La sindrome da stanchezza cronica, conosciuta anche come ME / CFS (acronimo di Myalgic Encephalomyelitis / Chronic Fatigue Sindrome), è una patologia multifattoriale idiopatica complessa, caratterizzata da una stanchezza profonda che non si allevia con il riposo, che perdura da mesi ed è esacerbata da ogni minimo sforzo, sia fisico che mentale.
Chi ne è affetto, presenta anche disfunzioni cognitive (la cosiddetta ‘mental frog’ o nebbia mentale), alterazioni del sonno e una sintomatologia dolorosa estremamente varia, che rende questa patologia molto invalidante, devastante per la vita quotidiana del paziente.
L’eziologia è ignota e al momento non esistono ancora test diagnostici e cure risolutive.
Dagli Stati Uniti giunge ora una notizia che getta una nuova luce sull’argomento.
I ricercatori della Scuola di Medicina dell’Università di Stanford, in California, hanno infatti individuato nel sangue dei pazienti affetti da ME / CFS un gruppo di biomarcatori che sono collegati alle variazioni di 17 proteine del sistema immunitario.
Si tratta di una notizia fondamentale per le indagini su questa patologia che da tempo si conducono un po’ovunque nel mondo.
Finora, nei pazienti afflitti da questa sindrome, i biomarcatori usati tradizionalmente per individuare le alterazioni del sistema immunitario non erano ancora stati trovati in quantità sufficiente; o, per meglio dire, non erano stati individuati con una regolarità tale da poter essere utilizzati come elementi diagnostici.
I risultati, a detta degli studiosi, forniscono la prova che l’infiammazione è il fattore-chiave di questa condizione, le cui origini vengono ricercate da almeno 35 anni a questa parte.
I risultati dello studio sono stati descritti negli Atti dell’Accademia Nazionale delle Scienze e potrebbero imprimere una svolta nella conoscenza della patologia, migliorando la diagnostica e indirizzando più opportunamente il trattamento terapeutico.

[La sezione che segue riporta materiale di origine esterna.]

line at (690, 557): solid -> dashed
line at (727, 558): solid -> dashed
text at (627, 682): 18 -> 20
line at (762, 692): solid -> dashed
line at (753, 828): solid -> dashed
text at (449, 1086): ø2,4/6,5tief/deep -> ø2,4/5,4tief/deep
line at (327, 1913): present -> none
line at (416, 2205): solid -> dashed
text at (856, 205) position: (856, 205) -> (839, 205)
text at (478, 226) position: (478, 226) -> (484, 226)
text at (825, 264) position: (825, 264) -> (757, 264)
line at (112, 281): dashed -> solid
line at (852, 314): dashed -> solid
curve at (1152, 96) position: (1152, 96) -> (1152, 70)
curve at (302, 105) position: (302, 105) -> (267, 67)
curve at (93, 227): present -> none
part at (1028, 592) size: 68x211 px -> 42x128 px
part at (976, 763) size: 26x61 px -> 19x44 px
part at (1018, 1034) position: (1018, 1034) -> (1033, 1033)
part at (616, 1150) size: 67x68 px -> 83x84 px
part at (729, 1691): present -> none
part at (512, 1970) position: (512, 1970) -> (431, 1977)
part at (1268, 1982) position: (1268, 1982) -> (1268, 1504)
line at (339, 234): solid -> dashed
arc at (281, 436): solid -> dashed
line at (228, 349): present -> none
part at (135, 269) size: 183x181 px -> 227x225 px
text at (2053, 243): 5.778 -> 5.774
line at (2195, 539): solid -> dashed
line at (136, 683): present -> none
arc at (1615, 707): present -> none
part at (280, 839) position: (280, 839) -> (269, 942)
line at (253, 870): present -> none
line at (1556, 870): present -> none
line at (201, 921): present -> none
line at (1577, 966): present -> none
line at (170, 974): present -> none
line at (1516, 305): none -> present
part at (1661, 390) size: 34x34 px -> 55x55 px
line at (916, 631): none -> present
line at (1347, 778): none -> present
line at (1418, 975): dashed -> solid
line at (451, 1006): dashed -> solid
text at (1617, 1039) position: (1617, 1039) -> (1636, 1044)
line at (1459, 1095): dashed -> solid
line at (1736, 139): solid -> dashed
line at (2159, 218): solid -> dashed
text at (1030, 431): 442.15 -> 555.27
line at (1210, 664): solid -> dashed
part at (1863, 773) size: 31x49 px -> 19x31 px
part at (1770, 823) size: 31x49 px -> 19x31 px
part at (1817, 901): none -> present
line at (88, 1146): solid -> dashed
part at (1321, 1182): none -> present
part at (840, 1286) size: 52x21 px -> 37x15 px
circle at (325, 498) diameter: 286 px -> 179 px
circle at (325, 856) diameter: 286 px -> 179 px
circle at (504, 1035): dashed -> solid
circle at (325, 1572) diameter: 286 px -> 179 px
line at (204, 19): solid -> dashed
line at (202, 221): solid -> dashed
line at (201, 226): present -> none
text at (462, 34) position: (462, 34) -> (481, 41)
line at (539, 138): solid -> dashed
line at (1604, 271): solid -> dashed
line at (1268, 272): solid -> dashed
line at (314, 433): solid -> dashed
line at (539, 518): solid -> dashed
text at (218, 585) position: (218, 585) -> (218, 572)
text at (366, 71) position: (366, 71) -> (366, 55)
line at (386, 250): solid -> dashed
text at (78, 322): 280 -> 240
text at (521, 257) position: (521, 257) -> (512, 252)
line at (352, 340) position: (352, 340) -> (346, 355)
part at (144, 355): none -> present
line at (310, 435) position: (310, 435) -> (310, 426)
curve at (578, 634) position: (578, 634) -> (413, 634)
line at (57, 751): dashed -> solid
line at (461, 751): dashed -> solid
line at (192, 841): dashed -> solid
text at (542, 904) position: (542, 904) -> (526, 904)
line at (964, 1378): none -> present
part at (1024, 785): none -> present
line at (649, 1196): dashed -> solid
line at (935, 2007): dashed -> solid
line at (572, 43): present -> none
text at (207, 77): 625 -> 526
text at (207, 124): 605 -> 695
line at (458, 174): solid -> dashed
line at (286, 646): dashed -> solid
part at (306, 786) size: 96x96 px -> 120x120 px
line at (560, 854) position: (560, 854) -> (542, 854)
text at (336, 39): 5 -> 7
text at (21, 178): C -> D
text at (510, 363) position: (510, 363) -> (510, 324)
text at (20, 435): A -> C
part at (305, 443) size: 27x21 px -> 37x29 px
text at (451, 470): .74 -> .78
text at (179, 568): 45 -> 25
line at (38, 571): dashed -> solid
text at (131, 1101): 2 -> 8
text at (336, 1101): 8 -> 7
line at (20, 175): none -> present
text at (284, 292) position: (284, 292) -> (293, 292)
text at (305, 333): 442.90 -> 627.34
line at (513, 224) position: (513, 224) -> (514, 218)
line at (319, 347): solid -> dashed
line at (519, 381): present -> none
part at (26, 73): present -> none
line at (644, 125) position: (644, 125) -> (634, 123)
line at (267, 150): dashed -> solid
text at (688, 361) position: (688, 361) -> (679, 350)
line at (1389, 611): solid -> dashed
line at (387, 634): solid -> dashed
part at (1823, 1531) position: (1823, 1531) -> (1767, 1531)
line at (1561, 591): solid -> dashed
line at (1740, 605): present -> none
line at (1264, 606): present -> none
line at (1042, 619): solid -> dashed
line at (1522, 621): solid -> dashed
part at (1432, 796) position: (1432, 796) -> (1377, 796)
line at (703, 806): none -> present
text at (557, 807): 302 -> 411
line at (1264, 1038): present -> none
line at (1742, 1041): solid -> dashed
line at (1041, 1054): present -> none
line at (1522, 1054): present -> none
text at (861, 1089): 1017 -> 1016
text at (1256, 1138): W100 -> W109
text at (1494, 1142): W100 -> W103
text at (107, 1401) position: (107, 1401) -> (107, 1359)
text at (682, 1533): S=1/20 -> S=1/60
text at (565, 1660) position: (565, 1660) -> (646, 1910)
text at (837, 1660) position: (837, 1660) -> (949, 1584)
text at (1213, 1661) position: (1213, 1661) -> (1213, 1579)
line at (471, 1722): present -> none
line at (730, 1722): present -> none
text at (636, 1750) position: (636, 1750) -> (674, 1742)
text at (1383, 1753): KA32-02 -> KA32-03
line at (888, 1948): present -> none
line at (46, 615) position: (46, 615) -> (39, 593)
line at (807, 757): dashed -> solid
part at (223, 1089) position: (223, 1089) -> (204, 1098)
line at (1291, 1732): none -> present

“Finora hanno regnato controversia e confusione sull’insorgenza e l’andamento di questa patologia, anche se si tratta di una malattia reale”, ha dichiarato il prof. Mark Davis, microbiologo e immunologo, nonché direttore dell’Istituto di Immunologia di Stanford. “I nostri risultati dimostrano chiaramente che si tratta di una malattia infiammatoria, che necessita di un test diagnostico del sangue”.
“In alcuni casi, farmaci antivirali, antinfiammatori e immunomodulatori hanno portato ad un miglioramento sintomatico”, dichiara il prof. José Montoya, ordinario di malattie infettive presso il Centro Medico di Stanford. “Tuttavia, non è ancora stato isolato alcun agente patogeno che da solo possa essere considerato il fattore responsabile della ME / CFS, e gli sforzi finora fatti per identificare le anomalie immunologiche che stanno alla base della malattia hanno avuto risultati conflittuali e confusi”
. Tuttavia, la sporadica efficacia dei farmaci antivirali e antinfiammatori hanno spinto Montoya ed il suo team ad intraprendere uno studio sistematico per analizzare e chiarire una volta per tutte il ruolo della condizione infiammatoria nell’insorgenza della malattia.
Gli studiosi di Stanford hanno indagato sulle citochine, le proteine la cui funzione consiste nell’invio di segnali tra cellule del sistema immunitario e tra queste e i tessuti.
Sono stati analizzati e confrontati i campioni di sangue di 192 pazienti e di 393 soggetti sani. L’età media di entrambi i gruppi era di circa 50 anni e la durata della sintomatologia perdurava nei pazienti da più di 10 anni.
Sono stati individuati 17 tipi di citochine che possono essere usate per risalire alla malattia.
13 di queste 17 proteine sono associate ad una condizione infiammatoria che è ancora tutta da indagare.
Una delle citochine incriminate, la leptina, è secreta dal tessuto adiposo e i suoi effetti interessano metabolismo, sistema endocrino, ipotalamo e sistema immunitario. Generalmente la leptina è più abbondante nel sangue delle donne rispetto agli uomini e questo potrebbe spiegare la presenza maggiore della malattia nei pazienti di sesso femminile.
Le citochine in questione non sono ovviamente la causa della ME / CFS, ma una traccia della patologia, un segnale chimico che dovrebbe consentire di seguire un determinato percorso – finora sconosciuto – per giungere finalmente ad un esame diagnostico.